Differences Between iCIEF and IEC
Although capillary electrophoresis (iCIEF) and ion exchange chromatography (IEC) exhibit similar distributions and quantities of acidic and basic protein constituents, subtle disparities may arise due to the distinct principles underlying these two analytical methods. iCIEF, predominantly driven by differences in total charge (pI), contrasts with IEC, wherein variations in the inherent charge distribution of proteins also play a pivotal role. This is significant because charge distribution can impact the interaction between antibodies and the resin column in chromatography.

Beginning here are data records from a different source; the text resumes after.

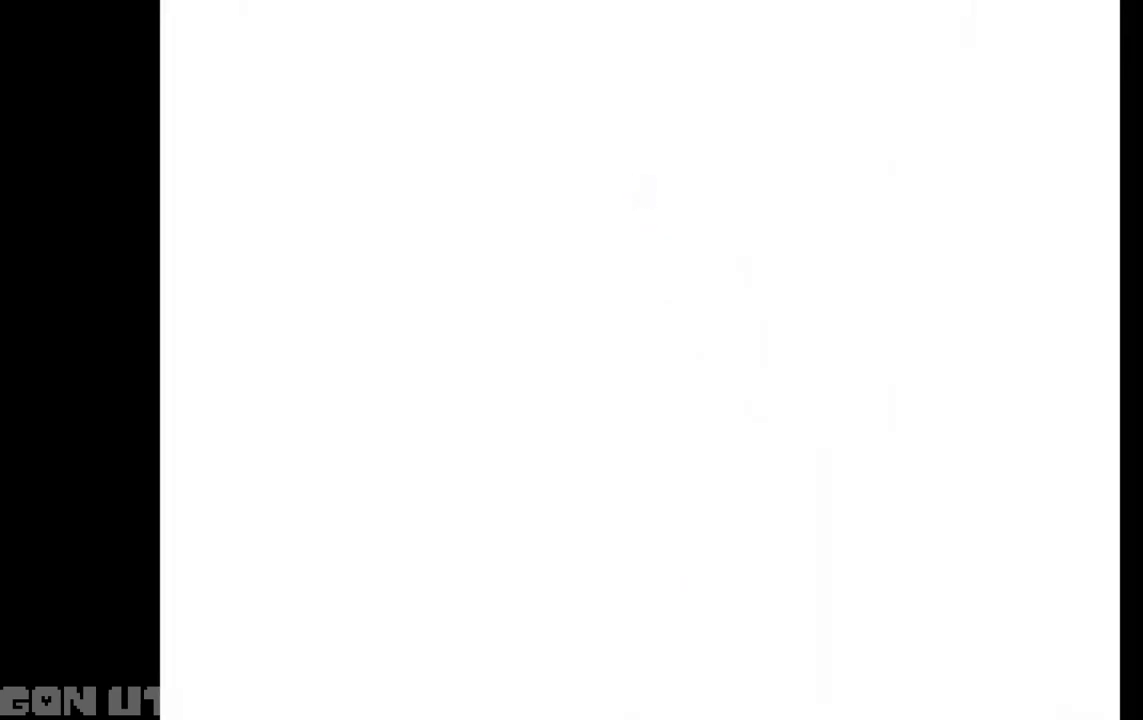
{"keys": ["c"], "events": []}
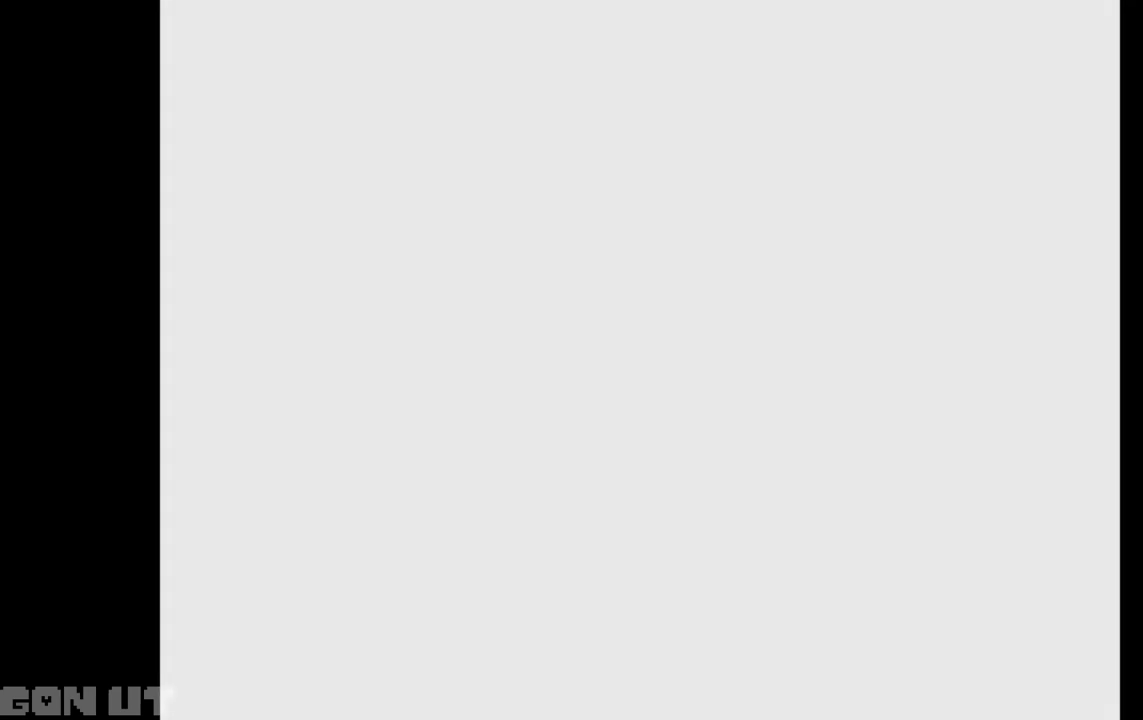
{"keys": ["c"], "events": []}
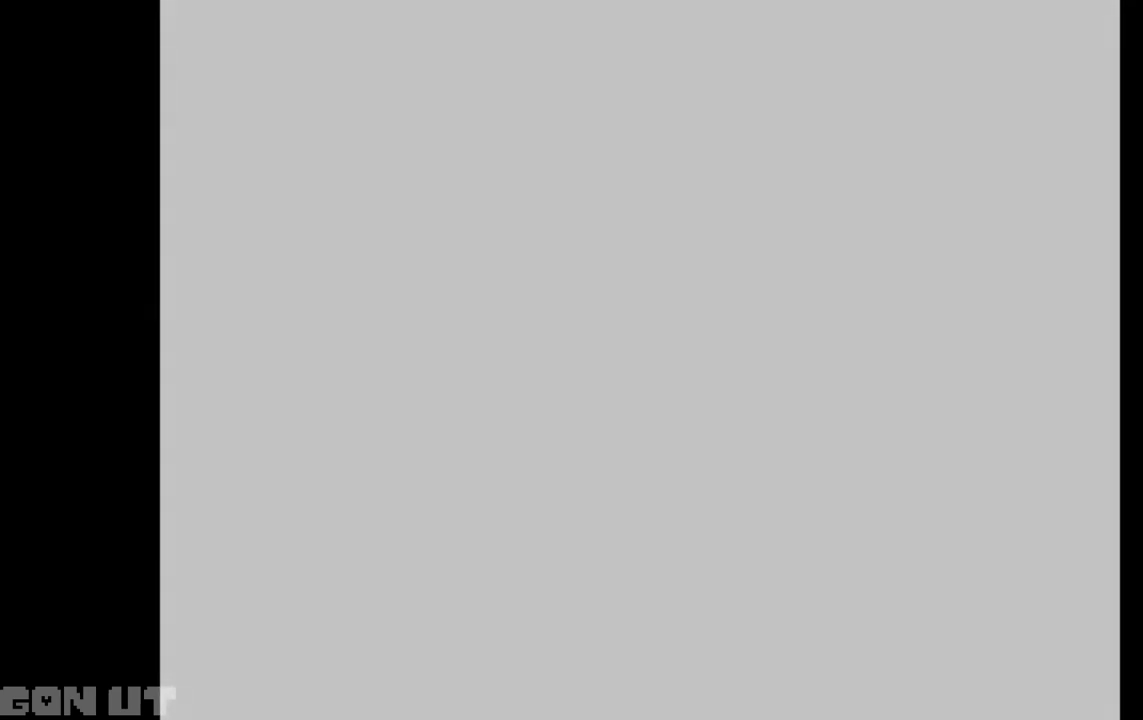
{"keys": ["c"], "events": []}
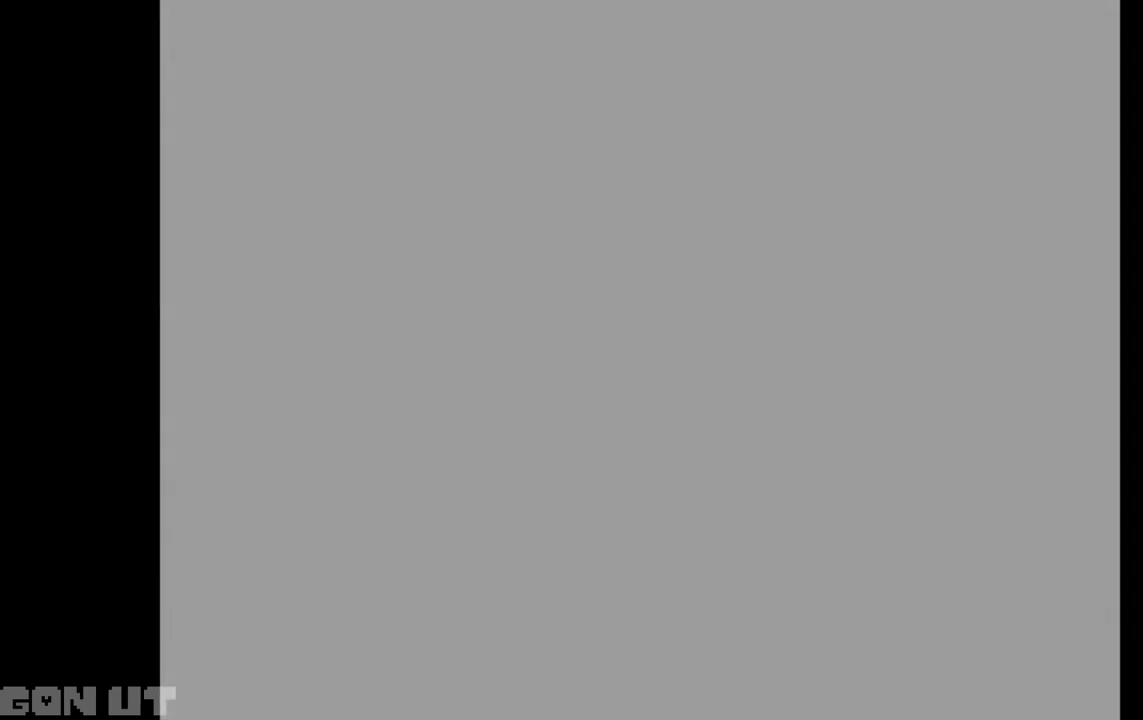
{"keys": ["c"], "events": []}
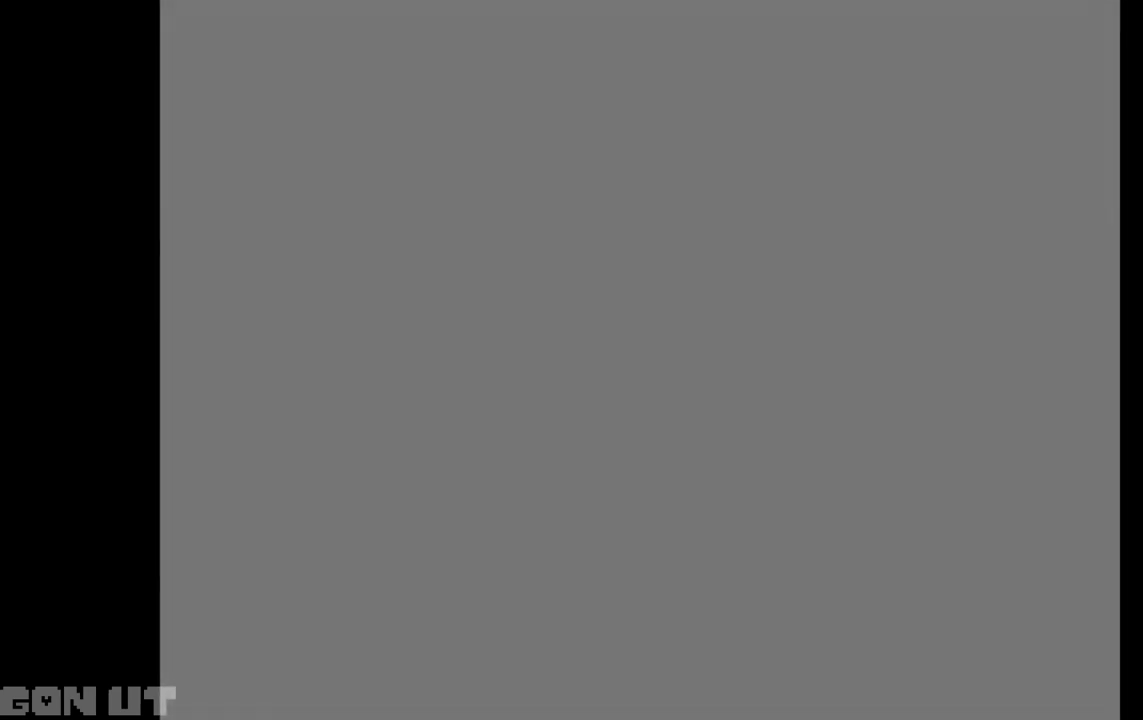
{"keys": ["c"], "events": []}
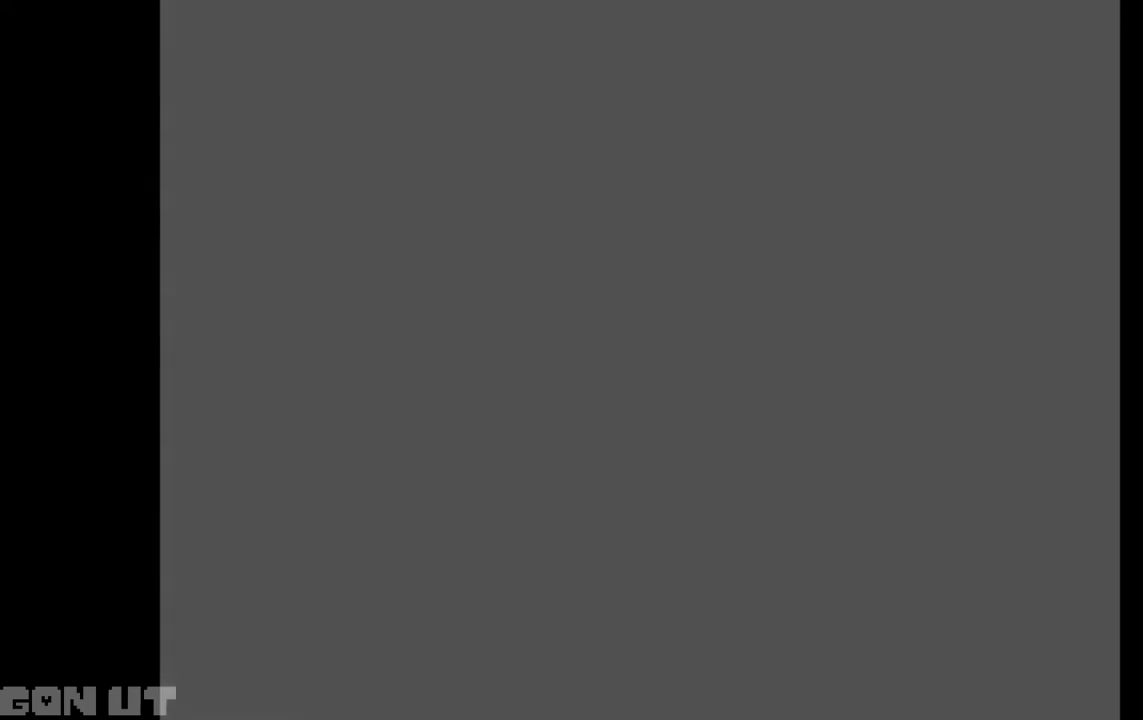
{"keys": ["c"], "events": []}
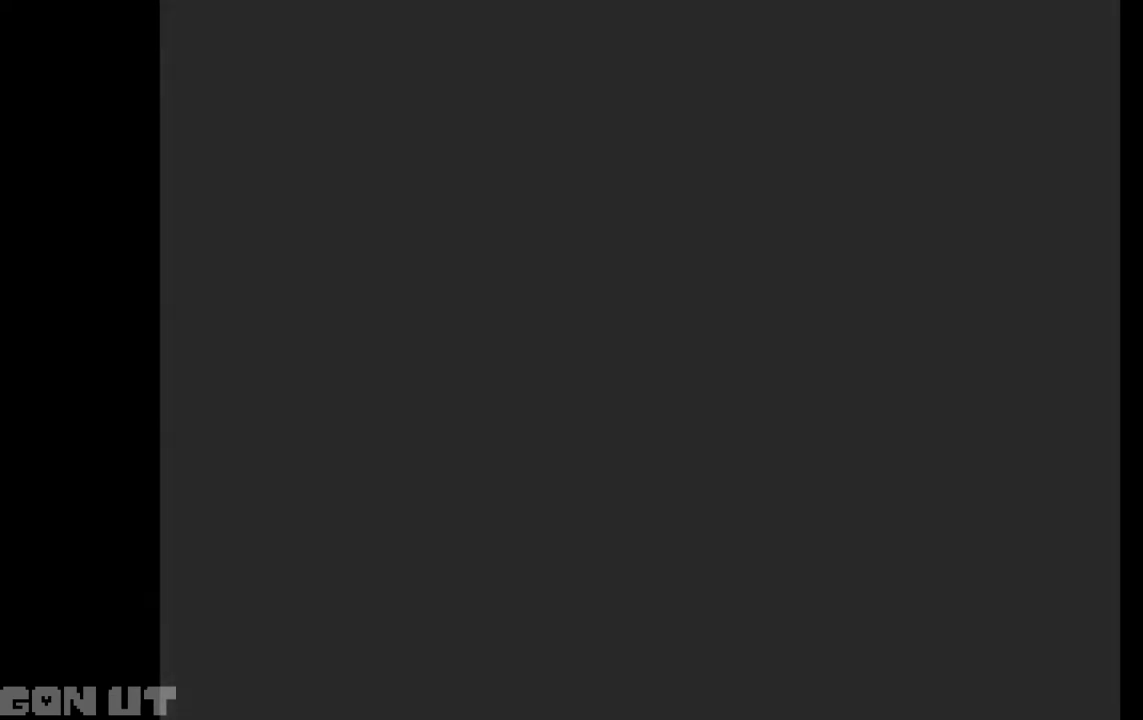
{"keys": ["c"], "events": []}
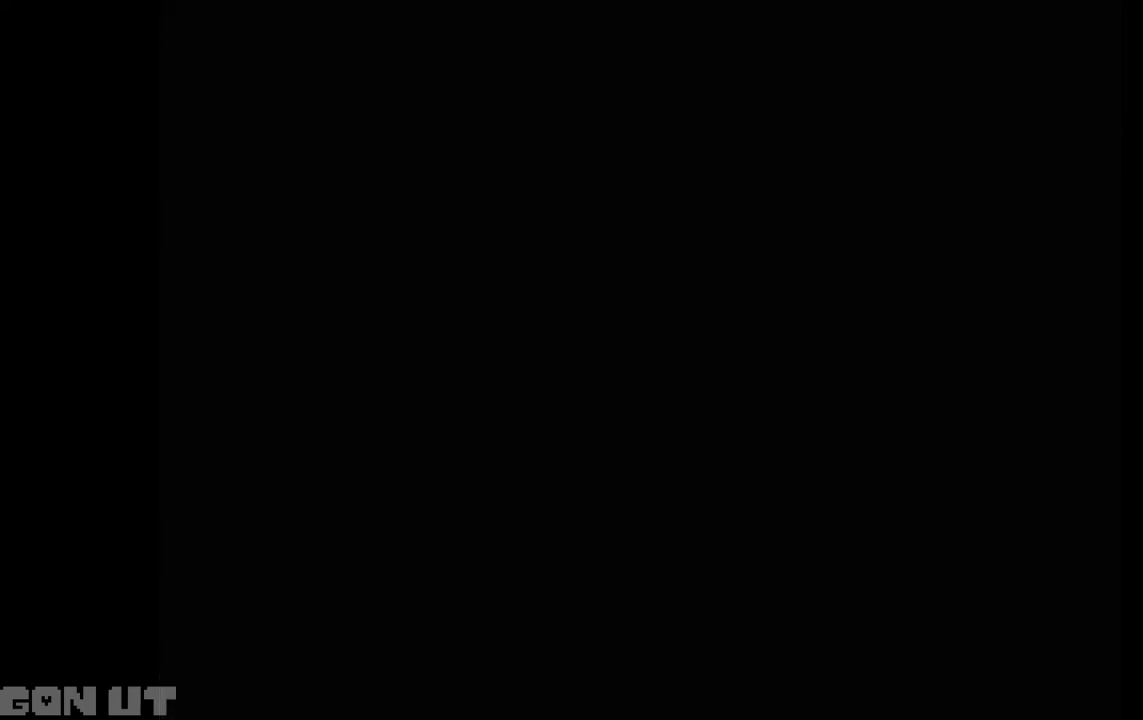
{"keys": ["c"], "events": []}
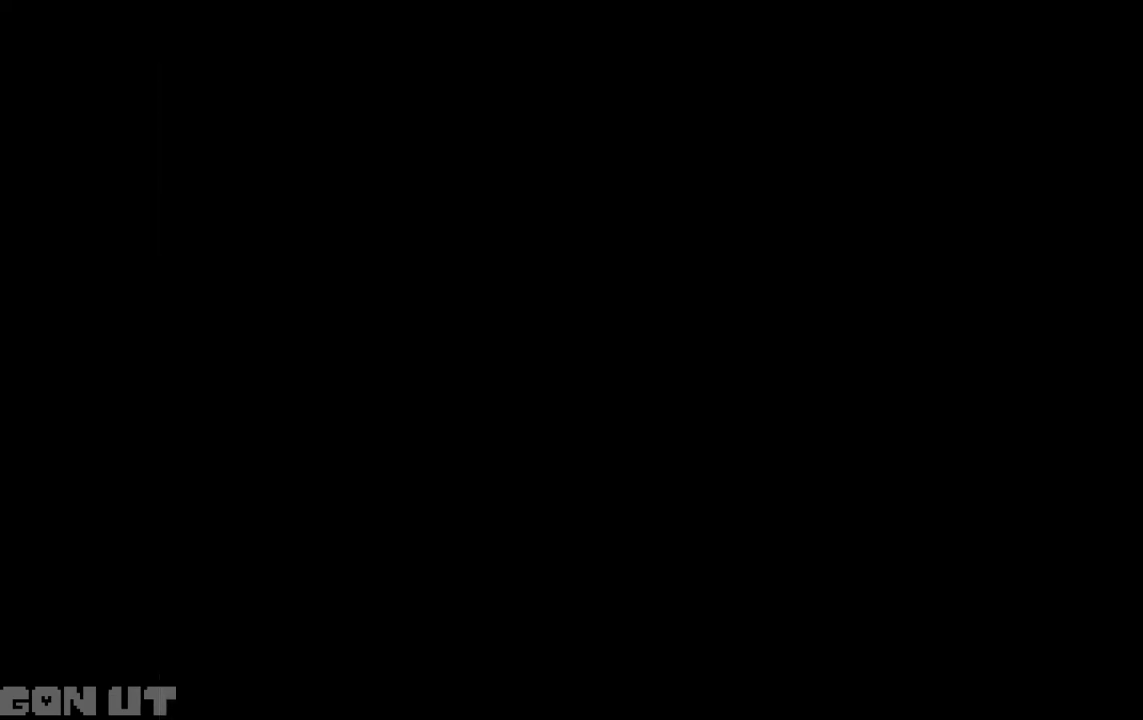
{"keys": ["c"], "events": []}
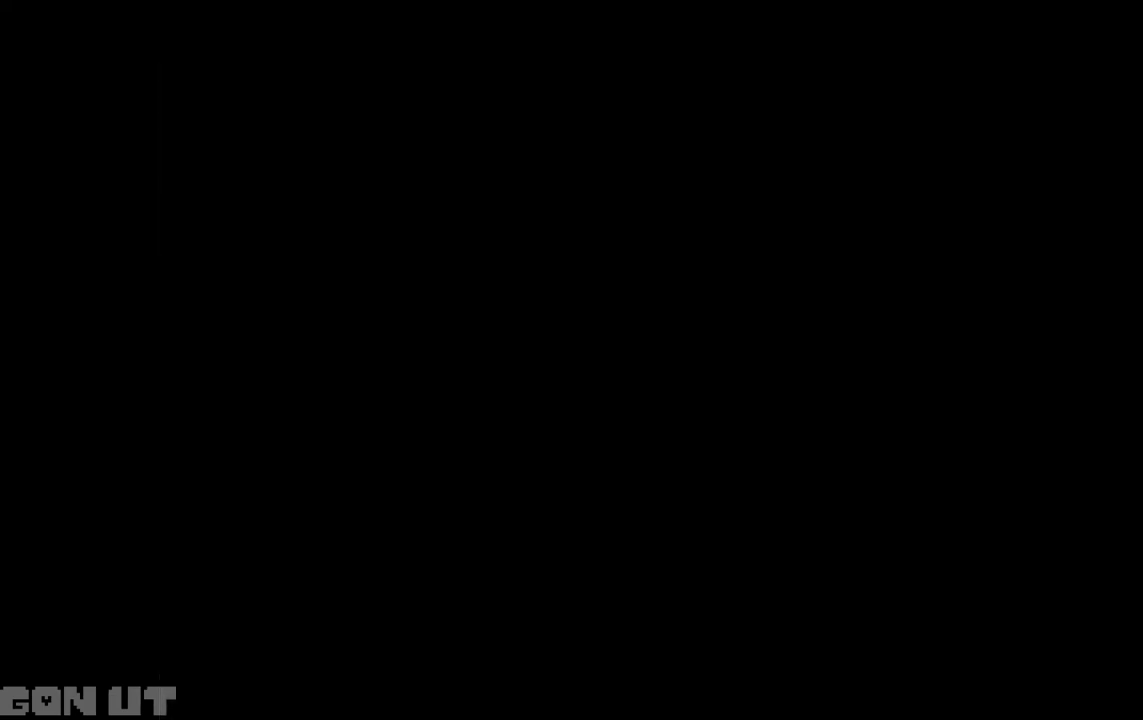
{"keys": ["c"], "events": []}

Discrepancies between cIEF and IEC have been repeatedly demonstrated and documented in the literature. For instance, separation of different retention time components of a murine monoclonal antibody using weak cation exchange (WCX) columns showed identical pI values during subsequent capillary electrophoresis analysis. In isoelectric focusing (IEF) analysis, recombinant monoclonal antibodies with aspartic acid (Asp) on both heavy chains or with one Asp on one heavy chain and one isoaspartic acid (isoAsp) on the other exhibited the same pI values. However, these variants could be resolved through cation exchange chromatography (CEX). Furthermore, Fab fragments of recombinant mouse/human chimeric antibodies containing pyroglutamic acid (pyroGlu) on either the light or heavy chains displayed no expected pI differences and could be resolved using strong cation exchange (SCX) columns.
These examples highlight that chromatography-based separation does not exclusively rely on total charge. Therefore, in investigating charge variants of antibody drugs, a combined analysis of proteins using capillary electrophoresis (iCIEF) and ion exchange chromatography (IEC), coupled with mass spectrometry for identifying isoform components, constitutes an effective approach for ensuring the quality control and stability of recombinant protein drug production.